French-Public Domain-Newspapers or French-PD-Newpapers is a large collection aiming to agregate all the French newspapers and periodicals in the public domain.
The collection has been originally compiled by Pierre-Carl Langlais, on the basis of a large corpus curated by Benoît de Courson, Benjamin Azoulay for Gallicagram and in cooperation with OpenLLMFrance. Gallicagram is leading cultural analytics project giving access to word and ngram search on very large cultural heritage datasets in French and other languages.
As of January 2024, the collection contains nearly three million unique newspaper and periodical editions (69,763,525,347 words) from the French National Library (Gallica). Each parquet file has the full text of a few thousand selected at random and, when available, a few core metadatas (Gallica id, title, author, word counts…). The metadata can be easily expanded thanks to the BNF API.

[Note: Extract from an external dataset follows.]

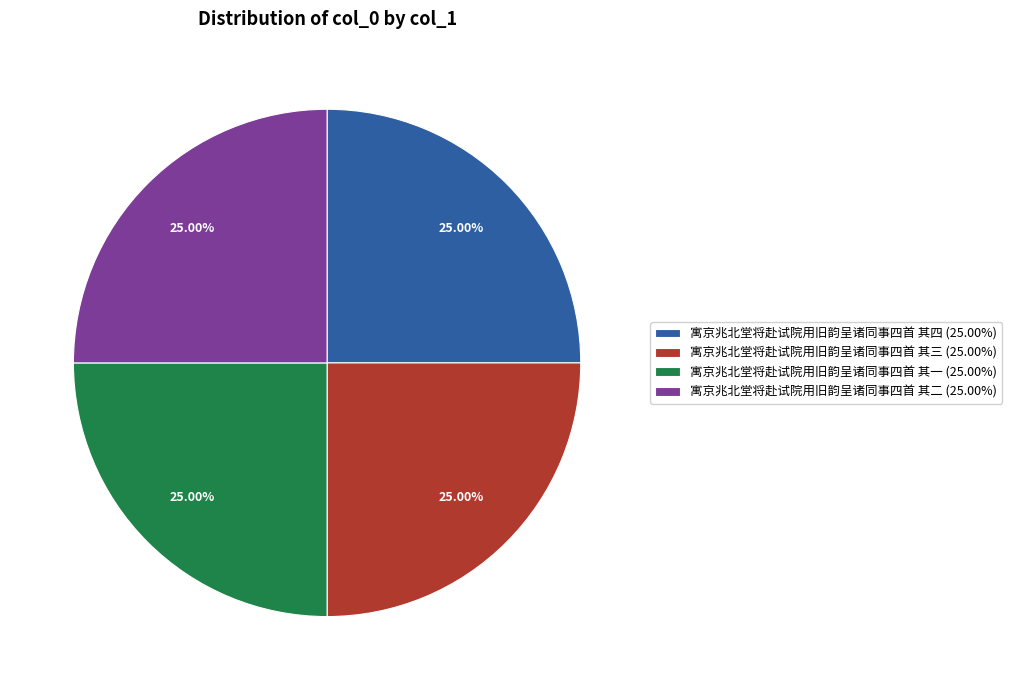

Does 寓京兆北堂将赴试院用旧韵呈诸同事四首 其三 (25.00%) account for over 50% of the chart?

No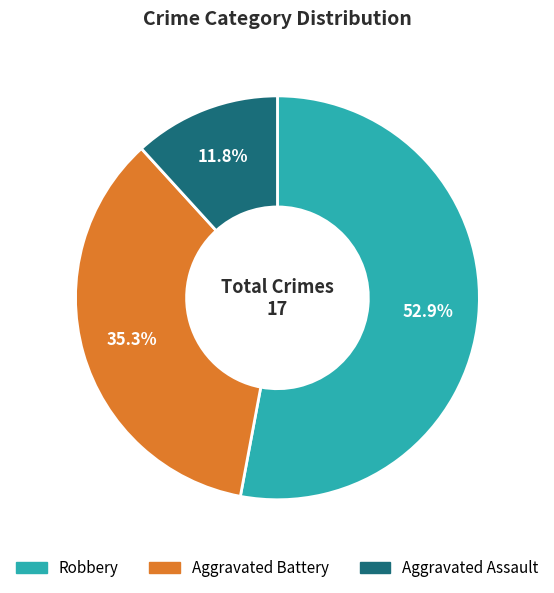

Count the number of slices in the pie.

3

This initial agregation was made possible thanks to the open data program of the French National Library and the consolidation of public domain status for cultural heritage works in the EU with the 2019 Copyright Directive (art. 14).
The composition of the dataset adheres to the French criteria for public domain of collective works (any publication older than 70 years ago) and individual works (any publication with an author dead for more than 70 years). In agreement with the shorter term rules, the dataset is in the public domain everywhere.